Advanced Opposed Piston Two-Stroke Diesel Demonstration

Period of Performance: 02/14/2000 - 08/14/2000

$70K

Phase 1 SBIR

Recipient Firm

Power & Energy International, Inc.
2020 University Avenue
Madison, WI 53705
Principal Investigator

Research Topics

Abstract

Our objective is to design the OP research engine "The Demonstrator" for developing the Horizontal Opposed Piston (HOP) 2-cycle design for military vehicles. The HOP concept is superior to the Vertical Opposed Piston (VOP) design produced in this country for vehicle installation, because of its low silhouette. The "Demonstrator", is to be fabricated in Phase II to conduct operational testing. Phase I effort will include a layout design of a 123 x 127-mm configuration (PEI Basic HOP) using commercial power cylinder parts. Common rail fuel injection, sensor ports for cylinder pressure transducer, therocouple and gas sampling probes, etc. will be incorporated in the design. Advanced instrumentation for measuring piston temperature will be researched and applied if practical. Additional swirl, scavenging, and combustion optimization per Computational Combustion and Fluid Dynamics (CCFD) will be continued in R&D phases. Cycle simulation and classical design analysis will be performed and design report will be prepared in Phase I and Phase I-Option. Commercial power cylinder components will be modified and applied to attain a power density of 200 HP/cylinder.
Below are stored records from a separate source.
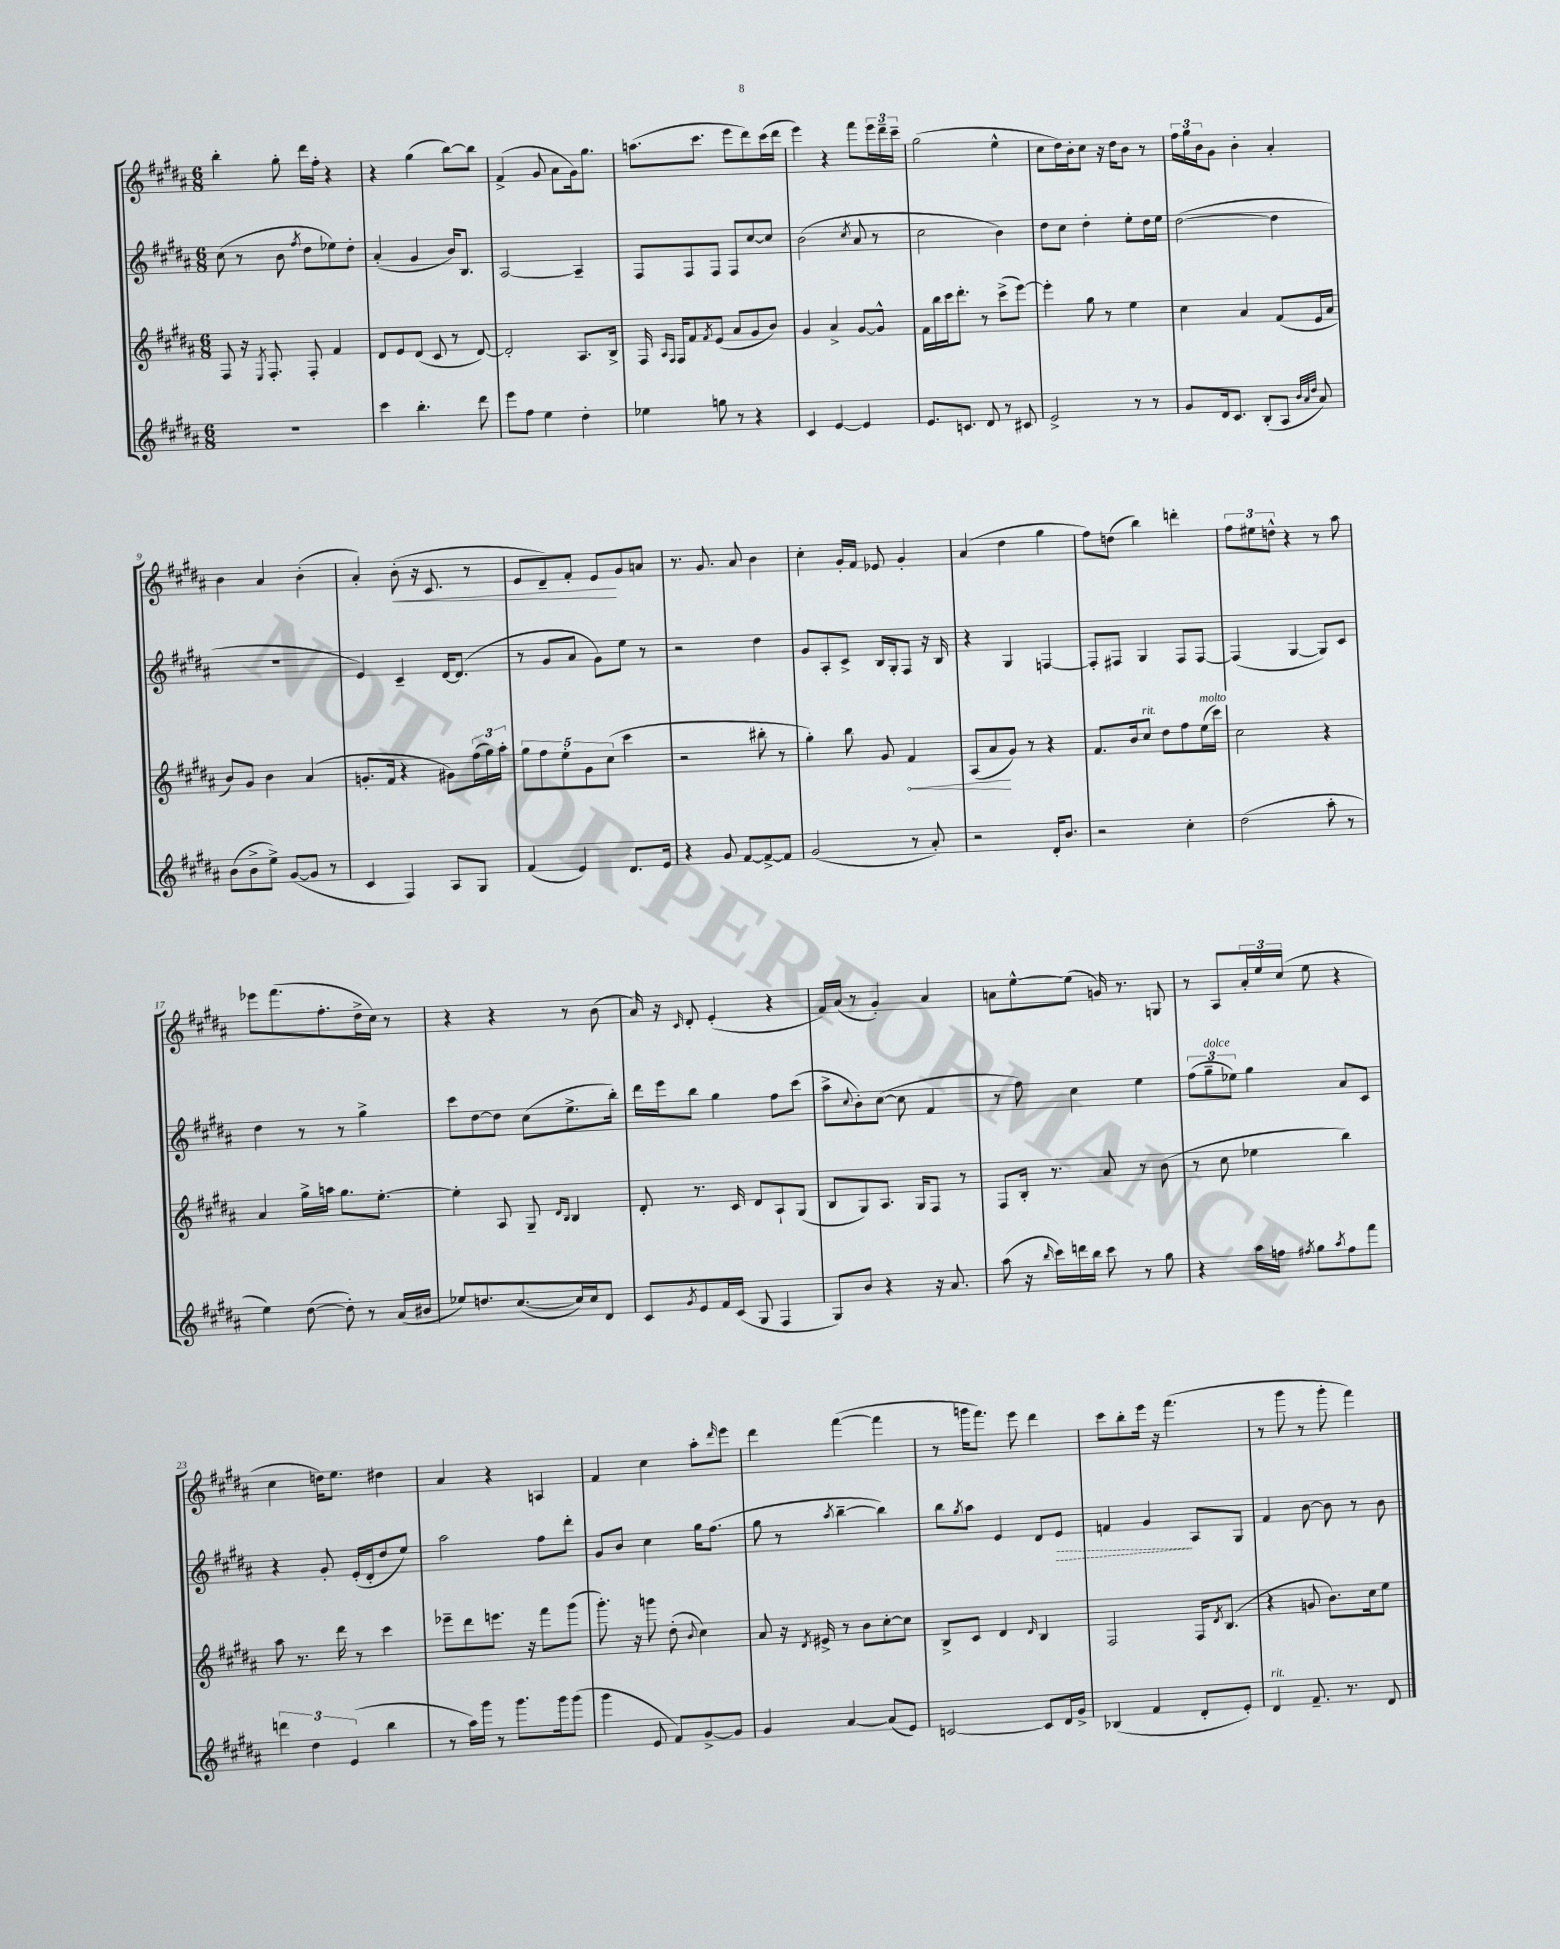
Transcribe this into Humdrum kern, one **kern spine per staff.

**kern	**kern	**kern	**kern
*staff4	*staff3	*staff2	*staff1
*clefG2	*clefG2	*clefG2	*clefG2
*k[f#c#g#d#a#]	*k[f#c#g#d#a#]	*k[f#c#g#d#a#]	*k[f#c#g#d#a#]
*M6/8	*M6/8	*M6/8	*M6/8
2.r	8F#/	(8cc#\	4bb'\
.	16r	8r	.
.	8qE/	.	.
.	8.F#'/	.	.
.	.	8b\	8gg#'\
.	.	8qff#/	.
.	8F#'/	8dd#\L	16ddd#\LL
.	.	.	16ff#'\JJ
.	4f#/	8ee-\)	4r
.	.	8dd#'\J	.
=	=	=	=
4ccc#\	8d#/L	(4a#'/	4r
.	8e/	.	.
4.bb'\	(8d#/J	4g#/	(4gg#\
.	8c#/	.	.
.	8r	16b/LK)	[8bb\L)
.	.	8.B/J	.
8ddd#\	[8d#/)	.	8bb\]J
=	=	=	=
8eee\L	2d#'/]	[2A#/	(4f#^/
8ff#\J	.	.	.
4ee\	.	.	8g#/
.	.	.	8a#\L
4dd#'\	8.A#/L	4A#~/]	16g#\k)
.	.	.	8.gg#\J
.	16B^/Jk	.	.
=	=	=	=
4ee-\	16F#/	8F#/L	(8.aa\L
.	16qqA#/LL	.	.
.	16qqF#/JJ	.	.
.	16F#/LK	.	.
.	8f#/	8F#/	.
.	.	.	8.ccc#\J
.	8qf#/	.	.
8gg\	(8e/J	8F#/J	.
8r	8a#/L	8F#/L	8eee\L
4r	8g#/	[8cc#/	8ddd#\)
.	8b/J)	8cc#/]J	(16ccc#\L
.	.	.	16ddd#\JJ
=	=	=	=
4c#/	4g#/	(2b\	4eee\)
[4e/	4a#^/	.	4r
.	.	8qcc#/	.
4e/]	[8g#/L	8a#/	8fff#\L
.	8g#^^/]J	8r	24eee\L
.	.	.	24ddd#~\
.	.	.	24ccc#~\JJ
=	=	=	=
8.e/L	16f#\LL	2cc#\	(2gg#\
.	16bb\	.	.
.	16ccc#\J	.	.
8.c/J	8.ddd#'\J	.	.
8d#/	8r	.	.
8r	(8ccc#^\L	4b\)	4ee^^\
8c#/	[8eee\J)	.	.
=	=	=	=
2e^/	4eee'\]	8dd#\L	8cc#\L
.	.	8cc#\J	16dd#\L)
.	.	.	16b'\J
.	8gg#\	4dd#'\	8cc#\J
.	8r	.	16r
.	.	.	16dd#\LK
8r	4ee\	8ee'\L	8b\J
8r	.	16dd#\L	8r
.	.	16ee\JJ	.
=	=	=	=
8g#/L	4cc#\	([2dd#\	24ff#\LL
.	.	.	24gg#\
.	.	.	24b\J
16d#/k	.	.	8g#\J
8.c#/J	.	.	.
.	4a#/	.	4b'\
(8B'/L	.	.	.
8A#/J	(8f#/L	4dd#\]	4a#'/
32qqb/LLL	.	.	.
32qqa#/	.	.	.
32qqdd#/JJJ	.	.	.
8a#/)	16e/L	.	.
.	16a#/JJ	.	.
=	=	=	=
(8b\L	8b/L)	2.r	4b\
8b^\	8g#/J	.	.
8ee^\J)	4b\	.	4a#/
([8g#/L	.	.	.
8g#/]J	(4a#/	.	(4b'\
8r	.	.	.
=	=	=	=
4c#/	8.g'/L	4e/)	4a#'/)
.	16f#/Jk	.	.
4F#/)	4r	4c#~/	(8b'\
.	.	.	16r
.	.	.	8.c#/
8A#/L	8g#\L)	[16d#/LK	.
.	.	(8.d#/]J	.
8G#/J	(24ff#\L	.	8r
.	24gg#\)	.	.
.	24aa#'\JJ	.	.
=	=	=	=
(4f#/	10gg#\L	8r	8e/L
.	10ff#\	.	.
.	.	8g#/L	8d#~/)
.	10ee'\	.	.
4e/)	.	8a#/J	8f#'/J
.	10g#\	.	.
.	.	8g#\L)	8e/L
.	(10cc#\J	.	.
8.d#/L	4ccc#\	8ee\J	8g#/
.	.	8r	8a/J
16e/Jk	.	.	.
=	=	=	=
4r	2r	2r	8.r
.	.	.	8.g#/
8g#/	.	.	.
[8f#/L	.	.	8a#/
8f#^/_	8bb#'\	4dd#\	4b\
8f#/]J	8r	.	.
=	=	=	=
(2g#/	4gg#'\)	8g#/L	4cc#'\
.	.	8A#'/	.
.	8bb\	8c#^/J	16g#'/LL
.	.	.	16f#/JJ
.	8g#/	16B/LL	8e-/
.	.	16G#'/J	.
8r	4f#/	8F#/J	4g#'/
8a#'/)	.	16r	.
.	.	16B/	.
=	=	=	=
2r	(8A#/L	4r	(4a#/
.	8a#/	.	.
.	8g#/J)	4G#/	4dd#\
.	8r	.	.
16d#'/LK	4r	[4F/	4gg#\
8.b/J	.	.	.
=	=	=	=
2r	8.f#/L	8F'/]L	8ff#\L)
.	.	8F#/J	(8dd\J
.	16b/k	.	.
.	8cc#/J	4G#/	4bb\)
.	8dd#\L	.	.
4cc#'\	8ff#\	8F#/L	4ddd'\
.	(16ee\L	[8F#/J	.
.	16ccc#\JJ)	.	.
=	=	=	=
(2dd#\	2cc#\	(4F#/]	12ff#\L
.	.	.	12ee#\
.	.	.	12dd^^\J
.	.	[4G#/	4r
8aa#'\	4r	8G#/]L)	8r
8r	.	8c#/J	8aa#\
=	=	=	=
4ee\)	4a#/	4dd#\	8eee-\L
.	.	.	(8.fff#\
([8dd#\	16gg#^\LL	8r	.
.	16aa\JJ	.	8.ff#'\
8dd#'\])	8.gg#\L	8r	.
8r	.	4gg#^\	16dd#^\L
.	[8.ee'\J	.	16cc#\JJ)
(16a#/LL	.	.	8r
16b#/JJ	.	.	.
=	=	=	=
8ee-/L)	4ee'\]	8ccc#\L	4r
8.dd/	.	[8dd#\	.
.	8A#/	8dd#\]J	4r
([8.cc#/	.	.	.
.	8G#~/	(8cc#\L	.
.	16qqd#/LL	.	.
.	16qqB/JJ	.	.
16cc#/]L)	4B/	8.ee^\	8r
16cc#/J	.	.	.
8d#/J	.	.	(8b\
.	.	16bb'\Jk)	.
=	=	=	=
8c#/L	8d#'/	16ddd#\LL	16a#/)
.	.	16eee\J	16r
8qg#/	.	.	16qqc#/
8e/	8.r	8bb\J	8d#'/
16f#/L	.	4gg#\	(4e'/
(16c#/JJ	16c#/	.	.
8G#/	8d#/L	.	.
4F#/	8A#`/	8ff#\L	4r
.	(8G#/J	(8ccc#\J	.
=	=	=	=
8G#/L)	8B/L	8aa#^\L	16f#/LL)
.	.	.	(16a#/JJ
.	.	8qqcc#/	.
8b/J	8G#/)	8b'\)	8r
4r	8.A#/J	([8cc#\J	4g#'/)
.	.	8cc#\]	.
.	16G#/LK	.	.
16r	8F#/J	4f#/	4a#/
8.a#/	.	.	.
.	8r	.	.
=	=	=	=
(8aa#\	8F#/L	8r	8a\L
16r	16B'/Jk	8ff#\)	[8ee^^\
16qqbb/	.	.	.
16ccc#\LL)	8.r	.	.
16ddd\	.	4cc#\	(8ee\]J
16bb\JJ	.	.	.
8ccc#\	8a#/	.	16g/)
.	.	.	8.r
8r	8r	4ee\	.
8gg#\	(8b\	.	8G/
=	=	=	=
4r	8r	(12ff#\L	8r
.	.	12gg#~\	.
.	8cc#\	.	8A#/L
.	.	12ee-\J)	.
16aa#\LL	4ee-\	4gg#\	24a#'/L
.	.	.	24ee/
16ff\JJ	.	.	.
.	.	.	(24cc#/JJ
8qff#/	.	.	.
8gg#\L	.	.	8ee\
8qaa#/	.	.	.
8ff#\	4bb\)	8a#/L	4r
8fff#\J	.	8c#/J	.
=	=	=	=
6ddd\	8aa#\	4r	4cc#\
.	8.r	.	.
6dd#\	.	.	.
.	.	8g#'/	16dd\LK)
.	16ddd#\	.	8.ee\J
(6e/	.	.	.
.	8r	(16e'/LL	.
.	.	16d#'/J	.
4bb\	4ccc#\	8dd#/	4dd#\
.	.	8ee/J)	.
=	=	=	=
8r	8eee-~\L	2aa#\	4a#/
16aa#\LL)	8ddd#\	.	.
16ggg#\JJ	.	.	.
8r	8.eee\J	.	4r
8.ggg#\L	.	.	.
.	16r	.	.
.	8fff#\L	8ff#\L	4A/
16ggg#\k	.	.	.
(8ggg#\J	(8ggg#\J	8ddd#'\J	.
=	=	=	=
4ggg#\	8.ggg#'\)	8g#/L	4f#/
.	.	8b/J	.
.	16r	.	.
8e/	8ggg\	4cc#\	4cc#\
8f#/L)	(8dd#'\	.	.
.	8qqb/	.	.
[8g#^/	4cc#\)	16gg#\LK	8aa#'\L
.	.	(8.ff#\J	.
.	.	.	16qqddd#/
8g#/]J	.	.	8eee\J
=	=	=	=
4g#/	8a#/	8gg#\	4ddd#\
.	16r	8r	.
.	8qd#/	.	.
.	16e#^/	.	.
.	.	8qaa#/	.
[4a#/	8r	[4bb~\	([4fff#\
.	8b\L	.	.
(8a#/]L	[8cc#'\	4bb\])	4fff#\]
8e/J)	8cc#\]J	.	.
=	=	=	=
[2c/	8B^/L	8bb\L	8r
.	.	8qgg#/	.
.	8c#/J	8aa#\J	16ggg\LK
.	.	.	8.fff#\J)
.	4d#/	4e/	.
.	.	.	8eee\
.	16qqd#/	.	.
8c/]L	4B/	8d#/L	4ddd#\
16d#/L	.	8e/J	.
16g#^/JJ	.	.	.
=	=	=	=
(4B-/	2F#/	4f/	8ccc#\L
.	.	.	8bb'\
4f#/	.	4g#/	16eee\Jk
.	.	.	16r
.	.	.	(4.fff#\
8d#'/L	16F#/LK	8A#/L	.
.	8qd#/	.	.
.	(8.B/J	.	.
8e'/J)	.	8G#/J	.
=	=	=	=
4d#/	4r	4f#/	8r
.	.	.	8ggg#\
8.f#~/	8g/	[8b\	8r
.	8.b\L)	8b\]	8ggg#'\
8.r	.	.	.
.	.	8r	4fff#\)
.	16cc#\k	.	.
8d#/	8ee\J	8b\	.
==	==	==	==
*-	*-	*-	*-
Other structural engine parts will be designed and stressed for the 300 HP/cylinder. Component and combustion R&D phases are planned in order to reach the 250 HP/cylinder objective power level with sufficient durability. BENEFITS: Using the HOP concept, a state-of-the-art domestic diesel design suitable for combat vehicles becomes very feasible. The concept will be validated in Phase II's initial testing of the research engine. The component development and combustion optimization project will be further developed in the later R&D phase to be proposed. Based on PEI's design methodology, a versatile and durable research engine will be delivered in Phase II. Commercially available components will be modified and incorporated to minimize the initial cost. The 2-cycle engines (including the VOP design) have been losing their market share over the last few years. The advanced HOP design and its overall simplicity, and low engine silhouette could regain some of that market share. Due to the uniflow OP design, the mixing is quite unique and the combustion is efficient due to the strong swirl available. These characteristics could allow the HOP design to regain the market position of the 2-cycle diesel for those applications where design simplicity and lower initial cost are important to the client.